City planning staff on Monday asked the Heath Planning and Zoning Commission to review a request for qualifications to hire a consultant to rewrite the city s zoning regulations and subdivision ordinance, saying the effort will align local codes with the comprehensive plan adopted in June 2025. Applications are posted through the procurement portal and on professional channels; staff said the deadline is Jan. 30 and it hopes to recommend a contract to the City Council by the March meeting.
The work aims to replace inconsistent, outdated code language last overhauled in 2005 and to make the land-development code searchable and easier to use. "We want codes that are clear," a city staff member said, listing priorities that include preserving Heath s rural, outdoor character, refining the Town Center Overlay, codifying drought-tolerant landscaping and dark-sky strategies, and addressing emerging issues such as short-term rentals and accessory dwelling units.
Why it matters: staff told commissioners the rewrite is required to implement the recently adopted comprehensive plan and cited the Texas Local Government Code as the statutory authority for aligning zoning with the plan. The update could affect lot and block typologies, subdivision sequencing, engineering design standards (the city s current design standards date to 1991) and the town-center overlay that city leaders see as central to future growth.
Scope, procurement and timeline: staff said they reached out to about a dozen consultant firms, posted the RFQ on the Texas Municipal League and American Planning Association channels and will accept submittals on the procurement portal. "Applications are open until the end of this month, January 30," a staff member said; staff plans roughly four weeks of evaluation, interviews of shortlisted firms, and to bring a contract to council by its late-March meeting. Staff estimated the consultant s work could take about six to eight months, while acknowledging schedules are flexible.
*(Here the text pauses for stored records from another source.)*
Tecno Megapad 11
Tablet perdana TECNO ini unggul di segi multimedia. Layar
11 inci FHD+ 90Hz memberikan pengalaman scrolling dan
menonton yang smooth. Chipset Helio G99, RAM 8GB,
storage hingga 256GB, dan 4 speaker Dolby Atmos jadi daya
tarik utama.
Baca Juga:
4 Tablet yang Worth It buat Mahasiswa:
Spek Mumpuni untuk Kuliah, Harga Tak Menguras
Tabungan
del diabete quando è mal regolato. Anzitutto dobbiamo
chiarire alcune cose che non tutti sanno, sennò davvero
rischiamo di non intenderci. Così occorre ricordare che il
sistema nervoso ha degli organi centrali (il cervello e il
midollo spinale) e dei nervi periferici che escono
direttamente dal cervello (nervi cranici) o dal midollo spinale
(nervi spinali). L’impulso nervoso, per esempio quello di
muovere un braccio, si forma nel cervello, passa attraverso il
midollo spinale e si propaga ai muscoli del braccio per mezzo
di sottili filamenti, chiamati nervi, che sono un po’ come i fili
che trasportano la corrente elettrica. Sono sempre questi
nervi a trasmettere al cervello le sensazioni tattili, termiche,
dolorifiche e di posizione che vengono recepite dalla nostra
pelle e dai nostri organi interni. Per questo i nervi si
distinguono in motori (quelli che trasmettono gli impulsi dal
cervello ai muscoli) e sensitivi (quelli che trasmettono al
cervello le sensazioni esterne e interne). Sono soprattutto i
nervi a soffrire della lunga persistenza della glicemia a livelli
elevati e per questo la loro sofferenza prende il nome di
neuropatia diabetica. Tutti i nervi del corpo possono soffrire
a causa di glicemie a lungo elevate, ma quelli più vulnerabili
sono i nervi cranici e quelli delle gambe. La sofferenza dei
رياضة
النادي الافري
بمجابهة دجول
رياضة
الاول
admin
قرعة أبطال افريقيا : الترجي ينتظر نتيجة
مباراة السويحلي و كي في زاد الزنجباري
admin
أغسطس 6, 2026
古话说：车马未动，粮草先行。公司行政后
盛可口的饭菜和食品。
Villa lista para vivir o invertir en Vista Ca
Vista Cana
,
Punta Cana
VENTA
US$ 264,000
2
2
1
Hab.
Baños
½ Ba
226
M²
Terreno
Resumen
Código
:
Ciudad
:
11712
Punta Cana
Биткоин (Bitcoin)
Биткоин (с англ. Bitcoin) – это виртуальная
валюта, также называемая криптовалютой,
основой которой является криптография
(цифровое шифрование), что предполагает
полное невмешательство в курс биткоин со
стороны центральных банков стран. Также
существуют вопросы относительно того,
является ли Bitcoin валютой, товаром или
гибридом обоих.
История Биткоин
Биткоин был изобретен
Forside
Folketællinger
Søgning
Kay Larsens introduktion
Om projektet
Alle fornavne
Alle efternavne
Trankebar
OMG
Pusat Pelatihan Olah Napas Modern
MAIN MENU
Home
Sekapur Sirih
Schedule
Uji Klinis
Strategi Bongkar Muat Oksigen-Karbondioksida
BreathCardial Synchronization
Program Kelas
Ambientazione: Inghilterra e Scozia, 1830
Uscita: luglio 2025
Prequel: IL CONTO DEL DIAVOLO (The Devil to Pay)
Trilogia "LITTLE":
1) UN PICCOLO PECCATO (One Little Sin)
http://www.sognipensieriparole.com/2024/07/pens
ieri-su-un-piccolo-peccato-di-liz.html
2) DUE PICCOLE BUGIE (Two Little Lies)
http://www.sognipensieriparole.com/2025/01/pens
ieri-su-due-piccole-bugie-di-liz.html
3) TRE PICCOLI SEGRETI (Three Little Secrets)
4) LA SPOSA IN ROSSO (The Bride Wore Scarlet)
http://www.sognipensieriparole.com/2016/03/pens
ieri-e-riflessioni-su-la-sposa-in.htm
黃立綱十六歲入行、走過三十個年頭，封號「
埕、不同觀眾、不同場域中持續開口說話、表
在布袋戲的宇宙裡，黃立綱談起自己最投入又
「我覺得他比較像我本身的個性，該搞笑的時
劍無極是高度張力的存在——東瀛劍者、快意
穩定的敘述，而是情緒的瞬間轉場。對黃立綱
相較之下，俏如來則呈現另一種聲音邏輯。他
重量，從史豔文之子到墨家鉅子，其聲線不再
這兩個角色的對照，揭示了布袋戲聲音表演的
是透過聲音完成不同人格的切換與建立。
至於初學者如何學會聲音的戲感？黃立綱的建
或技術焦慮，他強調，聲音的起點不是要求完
Role of the commission and public engagement: commissioners asked what role Planning & Zoning will play in selecting a consultant. Staff said selection and contract negotiation are handled by staff and council under state procurement rules for RFQs, but that staff will provide a short list and can hold an introductory workshop so P&Z members can offer feedback. "We can bring that shortlist to you all and let you all see that," staff said. Staff also described planned public engagement steps, including workshops and committee review to incorporate input from boards, commissions and residents.
Checks, deliverables and enforcement limits: commissioners pressed for staged deliverables and regular check-ins so the city does not accept a final product that misses expectations. Staff said the contract will include milestones and review points (schematic, design development and final documents), and that deliverables should include editable digital ordinances, supporting materials, graphics and tables. Commissioners also sought clarity on what the city can require: staff emphasized the city cannot directly regulate HOA governance but can require plat language and plan-development conditions that make maintenance or common-area responsibilities enforceable where legally permissible.
Questions and concerns raised: commissioners voiced concerns about fairness in the selection process and whether prior staff relationships could create "backdoor deals." A commissioner urged assurance the RFQ process will be open and competitive; staff replied the RFQ is qualifications-based (no price proposals in the initial submittal) and that the city will negotiate a contract only after selecting the best-qualified firm. Commissioners also asked how consultants would use artificial intelligence; one commissioner said, "I would hate to hear that someone's going to bill us and... just throw it in AI and let AI do it," and staff responded that AI could be a starting tool but not a substitute for human-led community engagement and local expertise.
Next steps: staff will continue accepting RFQ responses, evaluate and interview candidates, and return to the commission with a short list in early March so commissioners can provide input before the contract goes to council. The commission adjourned at 7:41 p.m.